→ EXERCISE BRIEF
Render the lines below, from the line containing "You're using these" through the end of the records, inclusive, as a Markdown table with the columns Row and Text, leaving out blank lines.

→ DATA TO EXAMINE

::::

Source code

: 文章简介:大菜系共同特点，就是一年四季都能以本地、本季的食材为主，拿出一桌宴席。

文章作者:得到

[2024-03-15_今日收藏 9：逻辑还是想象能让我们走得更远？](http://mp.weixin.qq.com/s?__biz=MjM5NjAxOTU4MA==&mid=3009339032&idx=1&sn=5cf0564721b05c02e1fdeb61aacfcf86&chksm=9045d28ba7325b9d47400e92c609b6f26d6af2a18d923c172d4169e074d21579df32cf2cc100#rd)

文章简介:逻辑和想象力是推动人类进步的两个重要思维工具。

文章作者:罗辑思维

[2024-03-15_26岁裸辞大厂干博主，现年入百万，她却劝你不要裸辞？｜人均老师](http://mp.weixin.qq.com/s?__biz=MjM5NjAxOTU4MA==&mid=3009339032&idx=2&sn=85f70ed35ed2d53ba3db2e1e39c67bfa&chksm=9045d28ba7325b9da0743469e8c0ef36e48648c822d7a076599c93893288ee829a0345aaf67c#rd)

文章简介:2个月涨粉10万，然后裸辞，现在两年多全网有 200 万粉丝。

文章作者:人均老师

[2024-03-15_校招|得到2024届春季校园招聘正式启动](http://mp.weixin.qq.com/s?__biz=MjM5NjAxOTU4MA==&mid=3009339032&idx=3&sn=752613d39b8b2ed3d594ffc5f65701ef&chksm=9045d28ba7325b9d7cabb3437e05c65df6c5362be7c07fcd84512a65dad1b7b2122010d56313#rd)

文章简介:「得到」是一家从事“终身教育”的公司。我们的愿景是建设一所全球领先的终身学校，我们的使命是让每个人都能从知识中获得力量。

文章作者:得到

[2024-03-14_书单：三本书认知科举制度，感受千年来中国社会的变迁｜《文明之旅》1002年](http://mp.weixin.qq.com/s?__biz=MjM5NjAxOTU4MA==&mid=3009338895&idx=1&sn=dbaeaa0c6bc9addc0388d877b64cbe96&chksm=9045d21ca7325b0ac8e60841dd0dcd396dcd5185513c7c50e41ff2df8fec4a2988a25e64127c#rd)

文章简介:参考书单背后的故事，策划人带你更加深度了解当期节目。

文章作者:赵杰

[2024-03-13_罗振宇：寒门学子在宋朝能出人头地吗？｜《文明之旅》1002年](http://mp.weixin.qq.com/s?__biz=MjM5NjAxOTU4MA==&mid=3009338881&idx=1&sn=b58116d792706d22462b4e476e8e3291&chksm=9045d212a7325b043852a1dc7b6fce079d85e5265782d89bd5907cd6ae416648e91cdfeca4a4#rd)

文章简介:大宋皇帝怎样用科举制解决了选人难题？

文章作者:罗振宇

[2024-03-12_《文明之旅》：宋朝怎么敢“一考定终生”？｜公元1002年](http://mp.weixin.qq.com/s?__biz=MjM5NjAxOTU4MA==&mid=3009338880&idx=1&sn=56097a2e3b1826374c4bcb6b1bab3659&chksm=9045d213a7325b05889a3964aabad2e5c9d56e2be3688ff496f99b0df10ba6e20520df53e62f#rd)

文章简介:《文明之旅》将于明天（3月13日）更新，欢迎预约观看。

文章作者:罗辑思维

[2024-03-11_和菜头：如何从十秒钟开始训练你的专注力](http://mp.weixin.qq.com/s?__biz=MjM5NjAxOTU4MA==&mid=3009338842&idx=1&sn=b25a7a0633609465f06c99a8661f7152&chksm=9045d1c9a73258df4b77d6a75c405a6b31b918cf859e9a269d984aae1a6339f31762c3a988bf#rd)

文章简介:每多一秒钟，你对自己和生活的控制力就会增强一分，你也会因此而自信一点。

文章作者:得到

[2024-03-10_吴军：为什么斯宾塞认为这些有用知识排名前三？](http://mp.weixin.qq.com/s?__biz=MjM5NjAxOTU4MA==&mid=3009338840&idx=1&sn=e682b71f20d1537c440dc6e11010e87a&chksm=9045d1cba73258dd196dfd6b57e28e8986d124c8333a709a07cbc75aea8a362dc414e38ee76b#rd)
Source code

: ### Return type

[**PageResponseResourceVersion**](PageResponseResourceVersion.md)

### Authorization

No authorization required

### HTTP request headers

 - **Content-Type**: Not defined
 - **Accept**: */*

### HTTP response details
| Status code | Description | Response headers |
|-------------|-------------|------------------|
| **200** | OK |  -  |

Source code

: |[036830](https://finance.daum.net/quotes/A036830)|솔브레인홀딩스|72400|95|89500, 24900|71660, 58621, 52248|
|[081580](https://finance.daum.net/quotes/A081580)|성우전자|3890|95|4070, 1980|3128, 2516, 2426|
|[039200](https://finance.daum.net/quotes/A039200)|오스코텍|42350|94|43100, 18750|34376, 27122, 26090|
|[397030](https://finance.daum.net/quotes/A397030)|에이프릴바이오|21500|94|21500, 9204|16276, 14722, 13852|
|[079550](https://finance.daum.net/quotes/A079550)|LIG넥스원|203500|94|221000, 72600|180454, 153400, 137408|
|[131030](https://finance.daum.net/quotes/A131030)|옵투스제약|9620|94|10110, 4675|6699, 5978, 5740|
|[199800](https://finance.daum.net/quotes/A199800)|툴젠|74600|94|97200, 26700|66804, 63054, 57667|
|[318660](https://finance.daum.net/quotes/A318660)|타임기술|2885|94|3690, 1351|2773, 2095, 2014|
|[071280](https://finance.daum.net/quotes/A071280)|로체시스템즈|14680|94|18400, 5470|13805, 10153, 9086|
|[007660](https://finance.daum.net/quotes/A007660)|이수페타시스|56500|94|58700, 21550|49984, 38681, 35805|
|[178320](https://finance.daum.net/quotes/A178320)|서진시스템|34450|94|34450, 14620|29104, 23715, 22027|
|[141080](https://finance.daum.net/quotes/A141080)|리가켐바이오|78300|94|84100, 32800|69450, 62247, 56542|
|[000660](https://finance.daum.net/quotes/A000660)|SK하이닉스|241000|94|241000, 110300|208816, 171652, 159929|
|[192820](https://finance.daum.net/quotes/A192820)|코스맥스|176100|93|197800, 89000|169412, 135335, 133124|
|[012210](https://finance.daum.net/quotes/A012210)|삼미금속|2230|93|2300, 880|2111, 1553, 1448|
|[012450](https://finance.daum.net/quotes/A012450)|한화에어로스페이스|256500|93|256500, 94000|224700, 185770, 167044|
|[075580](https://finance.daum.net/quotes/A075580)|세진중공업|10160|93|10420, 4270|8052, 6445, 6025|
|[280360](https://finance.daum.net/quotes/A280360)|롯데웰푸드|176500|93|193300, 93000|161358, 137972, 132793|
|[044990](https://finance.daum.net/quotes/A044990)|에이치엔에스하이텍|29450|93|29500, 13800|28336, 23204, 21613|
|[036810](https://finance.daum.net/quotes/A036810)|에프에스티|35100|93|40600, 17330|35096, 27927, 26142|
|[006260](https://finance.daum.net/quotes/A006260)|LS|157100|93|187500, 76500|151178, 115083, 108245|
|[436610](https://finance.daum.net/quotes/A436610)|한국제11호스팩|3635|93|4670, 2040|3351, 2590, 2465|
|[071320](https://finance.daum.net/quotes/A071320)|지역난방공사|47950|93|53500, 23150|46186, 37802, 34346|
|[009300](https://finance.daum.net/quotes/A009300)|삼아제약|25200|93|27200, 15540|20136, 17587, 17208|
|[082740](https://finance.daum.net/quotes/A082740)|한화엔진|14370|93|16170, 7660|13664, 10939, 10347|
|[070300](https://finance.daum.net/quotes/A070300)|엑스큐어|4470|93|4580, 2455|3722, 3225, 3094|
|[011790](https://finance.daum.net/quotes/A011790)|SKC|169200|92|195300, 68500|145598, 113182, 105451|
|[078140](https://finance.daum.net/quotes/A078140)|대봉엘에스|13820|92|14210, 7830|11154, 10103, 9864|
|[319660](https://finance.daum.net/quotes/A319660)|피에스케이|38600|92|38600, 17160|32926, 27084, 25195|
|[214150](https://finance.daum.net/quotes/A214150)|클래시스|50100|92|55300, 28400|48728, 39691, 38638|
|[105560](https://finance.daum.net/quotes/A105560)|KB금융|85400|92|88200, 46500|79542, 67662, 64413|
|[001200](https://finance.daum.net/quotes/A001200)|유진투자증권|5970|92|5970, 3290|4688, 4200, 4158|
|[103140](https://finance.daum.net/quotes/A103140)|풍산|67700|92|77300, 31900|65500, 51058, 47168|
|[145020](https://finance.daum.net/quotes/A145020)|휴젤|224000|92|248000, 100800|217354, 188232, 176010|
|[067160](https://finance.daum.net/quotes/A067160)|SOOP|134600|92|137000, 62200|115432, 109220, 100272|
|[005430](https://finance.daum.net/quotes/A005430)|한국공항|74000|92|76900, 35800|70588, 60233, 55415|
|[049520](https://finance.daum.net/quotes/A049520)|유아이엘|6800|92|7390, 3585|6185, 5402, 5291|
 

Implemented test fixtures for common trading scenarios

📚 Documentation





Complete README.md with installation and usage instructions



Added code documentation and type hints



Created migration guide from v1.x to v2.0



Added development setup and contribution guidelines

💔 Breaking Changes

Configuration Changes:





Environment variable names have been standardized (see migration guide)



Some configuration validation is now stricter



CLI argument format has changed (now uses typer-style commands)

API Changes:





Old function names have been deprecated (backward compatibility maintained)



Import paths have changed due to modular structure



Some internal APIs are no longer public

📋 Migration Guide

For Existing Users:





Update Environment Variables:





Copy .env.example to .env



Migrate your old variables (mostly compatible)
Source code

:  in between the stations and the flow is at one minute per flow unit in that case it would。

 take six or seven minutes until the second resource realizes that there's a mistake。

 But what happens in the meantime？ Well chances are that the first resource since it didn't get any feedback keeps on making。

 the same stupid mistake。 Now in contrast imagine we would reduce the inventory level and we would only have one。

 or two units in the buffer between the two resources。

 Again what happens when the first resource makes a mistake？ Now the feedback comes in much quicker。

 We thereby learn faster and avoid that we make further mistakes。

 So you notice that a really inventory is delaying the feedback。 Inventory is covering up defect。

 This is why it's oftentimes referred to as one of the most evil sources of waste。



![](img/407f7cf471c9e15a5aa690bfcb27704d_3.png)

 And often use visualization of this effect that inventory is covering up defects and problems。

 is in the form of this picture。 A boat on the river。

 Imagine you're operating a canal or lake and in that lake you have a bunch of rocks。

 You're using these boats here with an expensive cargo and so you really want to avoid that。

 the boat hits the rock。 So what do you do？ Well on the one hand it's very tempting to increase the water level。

::::

→ RESULT OF THIS TASK
| Row | Text |
|---|---|
| 1 |  You're using these boats here with an expensive cargo and so you really want to avoid that。 |
| 2 |  the boat hits the rock。 So what do you do？ Well on the one hand it's very tempting to increase the water level。 |